If names held any power —and Jean, more than anyone, knew that words could— she wanted that to be her first shield.
“Rachel,” the nurse repeated, her smile widening as she said it. “It’s a beautiful name.”
Jean nodded, then added, almost like a shared secret:
“Her middle name is Anne.”
Anne had been Jean’s choice.
She had known it from the very moment Scott chose Rachel. She did not argue, did not question it. But later, when the room fell quiet and it was just the two of them, she thought about everything Scott was without realizing it. His quiet steadiness. The way he protected without suffocating, how he loved with consistency even when fear threatened to paralyze him.
She thought of her mother-in-law.
Of Katherine Anne Summers. Of the woman who had raised Scott —and Alex— without heroic promises or grand gestures, but with an unbreakable presence. Jean had never known her, but she had seen her imprint in Scott: in his sense of duty, in his stubborn loyalty, in his way of holding the world together without making a sound.
Anne was not an imposed tribute, nor an inherited burden.
It was a recognition.
A gentle root. A memory that did not weigh heavy.
Jean wanted her daughter to carry that name not to look backward, but to move forward accompanied. To grow knowing —though never spoken aloud— that there were ways of loving that did not need to impose themselves to be strong.
“Rachel Anne,” Scott murmured, testing how the name sounded.

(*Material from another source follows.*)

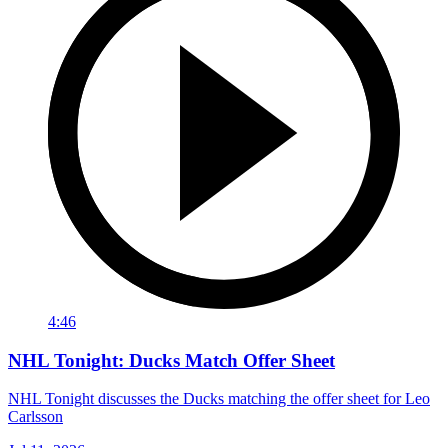
4:46
NHL Tonight: Ducks Match Offer Sheet
NHL Tonight discusses the Ducks matching the offer sheet for Leo
Carlsson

Jean carefully placed a hand on his back and looked at her daughter again.
Rachel Anne Summers.
She felt the name settle into the air, complete and real. It was not just the beginning of a life, but the start of a shared story. Theirs. The three of them.
The world was still dangerous; Jean knew that better than anyone. But as she watched her small stellar light in the arms of the man she loved, she held onto a certainty as solid as the love filling her chest: they would do the impossible to protect her. Always.